Pristina, home to about half a million residents, has the National Theater, where most plays are staged, the independent Oda and a children's theater. But people simply don't go to the theater - even with tickets available for just 3 euros (about $4.20) apiece.

Disinterest stems from the 1990s, when repression of Kosovo's Albanian majority increased and plays ceased being shown in their native tongue. Then the war halted everything. Fighting ceased after the NATO bombing campaign in 1999, but theater has yet to recover - both in terms of public interest and creative energy.

Most funding comes from the government, but the arts aren't exactly a priority for Kosovo, one of Europe's most impoverished countries.

Budgets stay on the backburner, said Neziraj, who often has to buy things like paper and pens for the office out of his own pocket.
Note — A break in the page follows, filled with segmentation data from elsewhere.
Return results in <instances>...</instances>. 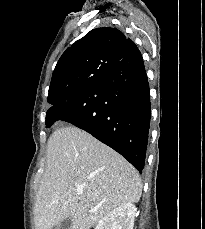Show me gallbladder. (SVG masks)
<instances>
[{
	"label": "gallbladder",
	"mask_w": 205,
	"mask_h": 229,
	"mask_svg": "<svg viewBox=\"0 0 205 229\" xmlns=\"http://www.w3.org/2000/svg\"><path fill=\"white\" fill-rule=\"evenodd\" d=\"M71 227V219L70 217L61 221L58 225H55L52 229H70Z\"/></svg>",
	"instance_id": "bac80fb5"
}]
</instances>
While the lack of funding is indicative of Kosovo's apathy, Naziraj hopes new energy will change that.

Aerial view of Pristina, Kosovo
Kosovo's capital, Pristina, still paints a bleak pictureImage: picture alliance/dpa

The seeds of revolution

Twenty-five-year-old theater director Agon Myftari is one of few visionaries to tackle the challenge of the flailing theater scene.

This fall, he's directing Neil Simon's "Fools." The play is set in a Ukrainian village in the 1800s, and tells the story of a schoolteacher who arrives to discover that the residents are afflicted with a curse that renders them stupid.

Myftari says the play is painfully relevant for Kosovo, a partially recognized country that is widely seen by its citizens as politically and economically broken, with high unemployment and widespread corruption: "It's a time of fools here."

The young director thinks that provocation will help bring Kosovars back to the theater. Ordinary people face such enormous challenges in their lives, because of Kosovo's poverty and isolation, that they are hungry for something that relates to them, he said.

Myftari is discouraged, however, that he had to look abroad to find a play to engage Kosovars. There is so much potential material in the collective experience, Myftari said, but there just aren't very many playwrights.

He sees potential for a thriving theater scene, young people need to start taking initiative and collaborating with one another. "This is what concerns me," Myftari said. "I still don't know what Kosovo has to offer."

"Rock 'n' Roll" starring Kushtrim Hoxha is, at least, a start to the theater revolution.